• [Exercise text]:
July 18th, 2010 topfs2 1 comment

Status

  • Understood how OMAP Overlay works and how it should be done, thanks to måns awesome application omapfbplay.
  • Implemented a VideoRenderer in XBMC which transforms from yuv420p to yuv422p via swscale. I might use the neon optimized from Måns at a later stage but for now I isolate the unknowns to only be OMAP Overlay.
  • Refit the overlay code from omapfbplay to fit into the video renderer I created, it starts the overlay but locks up somewhere.

Plan

  • Fix the remaining issues and actually get video displayed using OMAP Overlay
  • Make the overlay scale and position correctly in the GUI and with respect of the window underneath.
  • Try to get SGX to render to the topmost frame buffer to get the OSD over the overlay. Not sure how this should be done code wise though, I guess open a new EGL Context or Surface is needed?
  • Get rid of the unneeded memcpy’s (might be out of scope since its not problematic for 480p)

Risks

  • Won’t get SGX to render over the overlay.
  • While dvdplayer takes little resources it does do some unnecessary memcpy’s which might take away the possibility of 720p, and getting rid of those memcpy’s will require refactoring a large portion of the rendering of video.

Weekly report 7

July 12th, 2010 topfs2 Comments off

Status

  • Finally gotten the dirty region based rendering solution to work on the Beagle Board. During the week I’ve tried rendering to a framebuffer and render this buffer to the backbuffer but it was incredibly slow but Måns Rullgård (mru) pointed me to track dirty regions from 2 frames back, i.e. what is undefined for 2 frames. This works since normally a graphics just flip the pointers between front and back buffers and as such if we know what we have rendered on both we can know what we need to render to have a perfectly defined backbuffer. While confluence uses lots of fullscreen animations its now getting to the point were its possible to create a snappy low resource skin, and when the old PM3 skin gets updated with the addon changes it might just be the perfect candidate.
  • While many controls are working and marks dirty regions properly there is still a couple of vital ones left, most notably the lists.
  • Tracked down why XBMC in Angstrom used up the entire CPU time thanks to some the wonderful program oprofile and help from Måns. It seems like SDL Audio (which we use for GUI Sounds) constantly poked the audio device, I would take a guess that this is coupled with the problem elupus found with SDL Audio constantly feeding the audio device null data when unused instead of closing the device. For now I have thus disabled GUI sounds on Angstrom in my branch and this dropped CPU from 100% to 10-20%.

• [Questions to answer]:
- 1) Answer these questions about the weekly report text, one line each:
(a) What format conversion does the new VideoRenderer perform, and with what?
(b) What did CPU usage drop to after GUI sounds were disabled on Angstrom?
(c) Which controls are named as the most notable ones still left to mark dirty regions properly?
- 2) Reproduce the passage of the weekly report text between "July 18th, 2010" and "but locks up somewhere.", inclusive.
- 3) Carry on the weekly report text from the point where it stops.

Page images and extracted text:

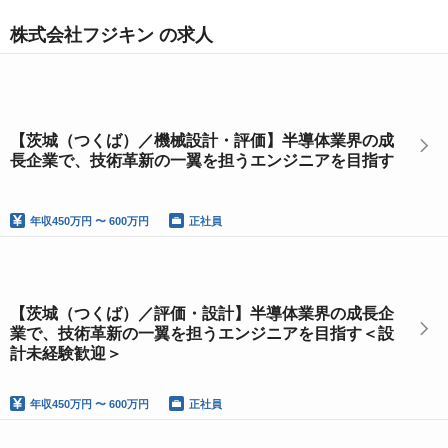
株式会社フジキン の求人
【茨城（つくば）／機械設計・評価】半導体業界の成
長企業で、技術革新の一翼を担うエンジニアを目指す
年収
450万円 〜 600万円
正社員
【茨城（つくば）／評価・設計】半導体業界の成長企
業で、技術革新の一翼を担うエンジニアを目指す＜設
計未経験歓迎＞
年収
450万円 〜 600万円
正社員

• [Responses by item number]:
- 1)
(a) It converts yuv420p to yuv422p via swscale.
(b) It dropped from 100% to 10-20%.
(c) The lists.

- 2)
July 18th, 2010 topfs2 1 comment

Status

  • Understood how OMAP Overlay works and how it should be done, thanks to måns awesome application omapfbplay.
  • Implemented a VideoRenderer in XBMC which transforms from yuv420p to yuv422p via swscale. I might use the neon optimized from Måns at a later stage but for now I isolate the unknowns to only be OMAP Overlay.
  • Refit the overlay code from omapfbplay to fit into the video renderer I created, it starts the overlay but locks up somewhere.

- 3)
  • I have profiled video playback and it seems that while playing 480p content (Big Buck Bunny) we spend most of the time just idleing, thus the decoding is not CPU bound. Some more testing showed that the yuv to rgb transform seems to make the presentation slow and this is because this transform is done in shader. If we disable the yuv to rgb in the shaders presentation is almost whatchable in terms of frames per second. And as my mentor (Michael Zucchi) and Måns have suggested it seems like OMAP overlay (which can do the yuv to rgb transform in hardware) will help alot.

Plan

  • Continue making controls mark their dirty regions. Most importantly make lists mark their region.
  • Make the marking handle the 3D case were controls are rotated.
  • Buffer control groups using frame buffer objects.

Risks

  • Making controls mark their regions is a daunting task, takes quite a while for each control. Lists will be a nightmare and might take lots of time.
  • Buffer control groups using frame buffer objects might not save all to much, need to do some testing regarding this but should hopefully be just a question of moving the code I created for using framebuffer for the entire dirty region solution to the control groups (as a test, need to be better abstracted later).
  • Using OMAP Overlays might be hard in xbmc? Probably low risk and Måns have a sample app called omapfbplay which code could be taken from.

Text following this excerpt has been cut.